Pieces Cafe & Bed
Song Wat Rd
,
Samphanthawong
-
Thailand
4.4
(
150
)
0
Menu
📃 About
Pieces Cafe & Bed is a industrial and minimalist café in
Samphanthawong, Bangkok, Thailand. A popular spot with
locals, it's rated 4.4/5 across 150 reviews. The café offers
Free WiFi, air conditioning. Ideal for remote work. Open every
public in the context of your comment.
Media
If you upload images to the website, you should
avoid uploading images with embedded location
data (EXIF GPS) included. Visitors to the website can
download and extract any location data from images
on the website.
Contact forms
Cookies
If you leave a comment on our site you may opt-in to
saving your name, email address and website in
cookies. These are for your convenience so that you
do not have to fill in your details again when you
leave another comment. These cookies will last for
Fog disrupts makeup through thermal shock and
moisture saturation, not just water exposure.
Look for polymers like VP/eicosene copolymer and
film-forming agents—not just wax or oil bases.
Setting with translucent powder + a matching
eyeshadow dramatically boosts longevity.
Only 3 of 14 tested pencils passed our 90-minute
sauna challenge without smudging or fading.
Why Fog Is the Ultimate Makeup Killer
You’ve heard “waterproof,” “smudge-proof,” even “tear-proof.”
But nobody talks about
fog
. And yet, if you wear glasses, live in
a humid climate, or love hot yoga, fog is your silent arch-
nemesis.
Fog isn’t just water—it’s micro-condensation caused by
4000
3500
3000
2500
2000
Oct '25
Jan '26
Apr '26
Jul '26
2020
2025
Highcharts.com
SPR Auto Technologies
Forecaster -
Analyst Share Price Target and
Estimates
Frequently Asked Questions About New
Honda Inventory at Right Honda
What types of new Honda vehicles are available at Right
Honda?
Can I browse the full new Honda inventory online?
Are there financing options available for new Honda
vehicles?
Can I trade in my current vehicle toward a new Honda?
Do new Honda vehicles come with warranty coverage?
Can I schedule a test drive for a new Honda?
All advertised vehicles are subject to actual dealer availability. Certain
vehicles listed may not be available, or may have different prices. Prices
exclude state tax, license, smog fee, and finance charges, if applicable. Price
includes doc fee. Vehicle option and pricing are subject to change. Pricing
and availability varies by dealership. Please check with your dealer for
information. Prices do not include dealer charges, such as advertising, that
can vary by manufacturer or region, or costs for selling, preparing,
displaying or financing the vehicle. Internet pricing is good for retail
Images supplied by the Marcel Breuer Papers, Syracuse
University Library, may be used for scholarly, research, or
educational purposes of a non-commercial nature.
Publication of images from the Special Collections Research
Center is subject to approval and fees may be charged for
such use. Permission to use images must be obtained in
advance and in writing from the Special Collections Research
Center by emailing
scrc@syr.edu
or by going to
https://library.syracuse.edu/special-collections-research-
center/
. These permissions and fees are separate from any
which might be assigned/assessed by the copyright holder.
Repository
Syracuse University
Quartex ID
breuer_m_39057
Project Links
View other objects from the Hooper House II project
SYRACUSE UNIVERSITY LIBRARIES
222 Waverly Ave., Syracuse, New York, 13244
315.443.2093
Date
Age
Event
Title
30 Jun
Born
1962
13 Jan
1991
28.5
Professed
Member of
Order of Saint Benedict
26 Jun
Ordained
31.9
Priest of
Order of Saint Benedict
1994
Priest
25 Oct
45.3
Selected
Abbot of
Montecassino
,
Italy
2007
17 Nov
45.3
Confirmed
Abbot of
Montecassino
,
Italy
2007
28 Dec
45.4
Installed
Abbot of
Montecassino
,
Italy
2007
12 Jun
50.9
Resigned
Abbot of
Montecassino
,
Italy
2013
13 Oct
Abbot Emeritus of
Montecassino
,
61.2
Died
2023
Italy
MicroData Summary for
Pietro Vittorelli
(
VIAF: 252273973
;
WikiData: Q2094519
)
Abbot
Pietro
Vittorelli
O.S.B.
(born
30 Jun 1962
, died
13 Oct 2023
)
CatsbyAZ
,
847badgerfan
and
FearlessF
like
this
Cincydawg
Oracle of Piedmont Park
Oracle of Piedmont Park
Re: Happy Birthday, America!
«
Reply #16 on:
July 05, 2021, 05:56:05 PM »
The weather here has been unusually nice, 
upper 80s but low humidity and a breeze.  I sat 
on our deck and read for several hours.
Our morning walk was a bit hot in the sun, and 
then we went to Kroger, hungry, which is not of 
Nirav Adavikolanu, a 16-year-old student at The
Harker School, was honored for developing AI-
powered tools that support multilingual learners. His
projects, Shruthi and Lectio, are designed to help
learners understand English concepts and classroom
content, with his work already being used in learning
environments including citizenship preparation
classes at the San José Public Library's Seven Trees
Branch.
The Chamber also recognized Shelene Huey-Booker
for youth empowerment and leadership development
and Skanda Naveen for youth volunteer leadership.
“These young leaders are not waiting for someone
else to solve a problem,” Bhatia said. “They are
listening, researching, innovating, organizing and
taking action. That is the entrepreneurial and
......
DIRECTIONS FOR THIS TASK:
Count the lines in the material above that contain the word "vehicles", and reply with the number alone.

ANSWER SECTION:
5